Swiss cheese slow down hampers Emmi profits

Emmi, the Swiss publicly-traded dairy company, has hailed its 2004 full-year results as "encouraging", despite posting operating profit growth below analysts' expectations, Tom Armitage reports.

Compared to the previous year, the company's 2004 turnover increased by a modest 2.1 per cent to CHF1.9 billion (€1.2 billion), while its operating profit increased by 12.6 per cent to CHF47.3 million (€30.8 million).

Following the results announcement, Zuercher Kantonalbank downgraded Emmi's stock to "market underperform", adding that it was "no longer cheap".

The Lucerne-based company said that trading across its key domestic and German markets had been "difficult" last year, although it noted that it had made significant progress in its international markets.
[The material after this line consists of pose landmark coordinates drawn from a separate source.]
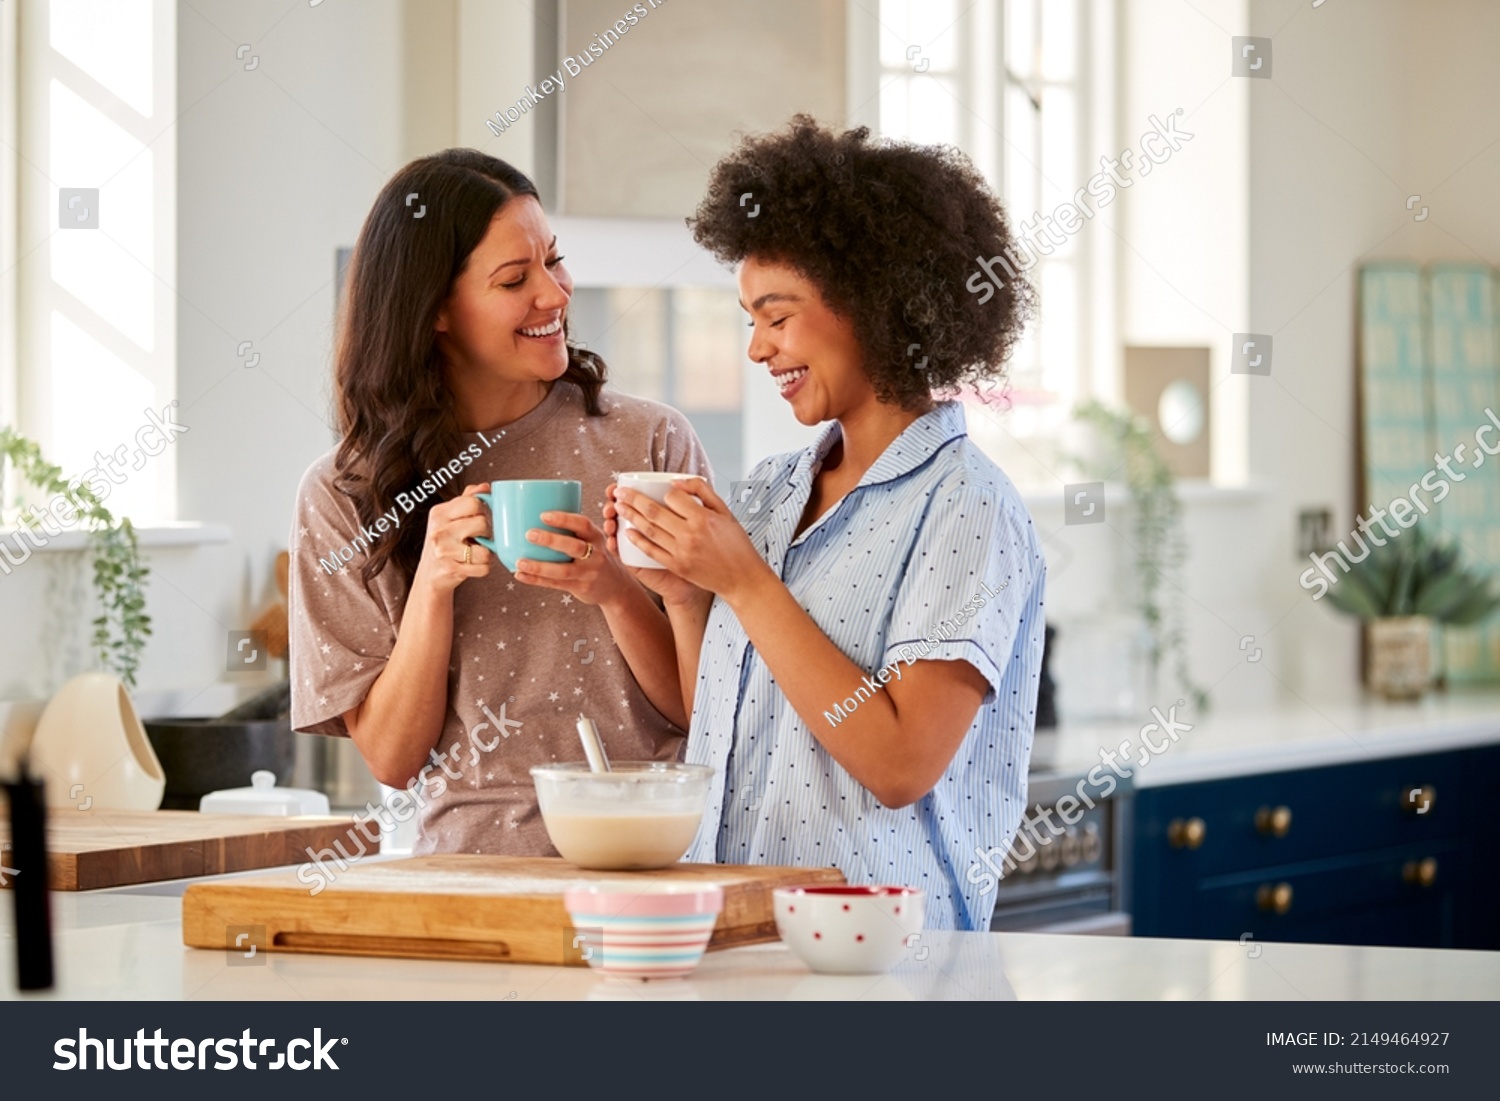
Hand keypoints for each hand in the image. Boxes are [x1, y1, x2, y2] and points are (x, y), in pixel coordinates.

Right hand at [412, 483, 491, 593]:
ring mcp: (444, 551)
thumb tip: (485, 487)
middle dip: (487, 533)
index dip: (483, 510)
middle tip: (480, 537)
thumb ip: (466, 500)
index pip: (474, 503)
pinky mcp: (451, 569)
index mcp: (439, 513)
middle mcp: (439, 530)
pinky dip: (483, 568)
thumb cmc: (443, 543)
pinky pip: (483, 568)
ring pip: (486, 550)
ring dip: (486, 553)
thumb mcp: (448, 518)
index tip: (480, 518)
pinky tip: (473, 564)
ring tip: (477, 552)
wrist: (429, 575)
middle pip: (483, 524)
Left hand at [513, 510, 629, 608]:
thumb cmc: (595, 558)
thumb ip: (572, 532)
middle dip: (551, 540)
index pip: (583, 524)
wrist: (617, 587)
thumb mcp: (593, 542)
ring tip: (520, 561)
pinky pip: (556, 584)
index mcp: (596, 537)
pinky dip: (537, 580)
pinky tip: (521, 575)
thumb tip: (532, 516)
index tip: (543, 515)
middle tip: (529, 534)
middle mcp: (595, 555)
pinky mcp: (580, 588)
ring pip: (563, 570)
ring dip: (540, 566)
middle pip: (574, 546)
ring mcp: (588, 573)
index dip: (564, 519)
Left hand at [614, 476, 772, 605]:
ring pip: (649, 530)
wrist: (741, 578)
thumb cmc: (736, 544)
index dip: (663, 492)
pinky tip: (628, 532)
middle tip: (619, 492)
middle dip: (632, 499)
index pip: (673, 497)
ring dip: (630, 517)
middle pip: (654, 512)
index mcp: (703, 518)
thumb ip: (702, 491)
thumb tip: (676, 482)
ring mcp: (682, 552)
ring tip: (618, 507)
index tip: (657, 490)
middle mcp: (691, 534)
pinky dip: (638, 541)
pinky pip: (652, 551)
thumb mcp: (725, 511)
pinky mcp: (677, 566)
Emmi said that overall, despite a slow-down in the Swiss fresh dairy market, dairy product sales had increased by 4.9 per cent to CHF971million, while fresh dairy product sales accounted for around half of this figure at CHF474.6 million (an increase of 6.9 per cent).

Functional dairy products, including its Aktifit, Aloe Vera and cholesterol-lowering Evolus brands, managed to offset the comparatively slow growth of fresh dairy, however, with Benecol, Emmi's cholesterol-lowering probiotic brand, more than doubling its previous year's sales.

Conversely, cheese sales, particularly Emmentaler, did not fare quite so well and sales remained constant at CHF889.5 million, although the company noted that it had exported greater volumes to major non-European markets, particularly the US, Canada and Japan.

Emmi added that 2004 sales volumes had been adversely affected by waning domestic consumption and that cheese had been at the centre of a series of price skirmishes involving a number of Swiss multiple retailers.

But the company lauded speciality cheeses Le Gruyère and cave-aged Emmentaler - both of which outperformed the sector - as products which have "considerable potential", along with cholesterol-lowering functional cheese alternative miniCol.

Meanwhile, the company reiterated its ambition to develop its Austrian, German and US markets in 2005 and said that it had earmarked the CHF100 million raised from its public floatation in December last year, for consolidating its presence in the fresh dairy markets across France, Italy, the Netherlands and the United Kingdom.

Since its public floatation, Emmi's stock has risen by around 21 per cent and international sales now account for 23 per cent of its overall annual turnover (CHF445 million).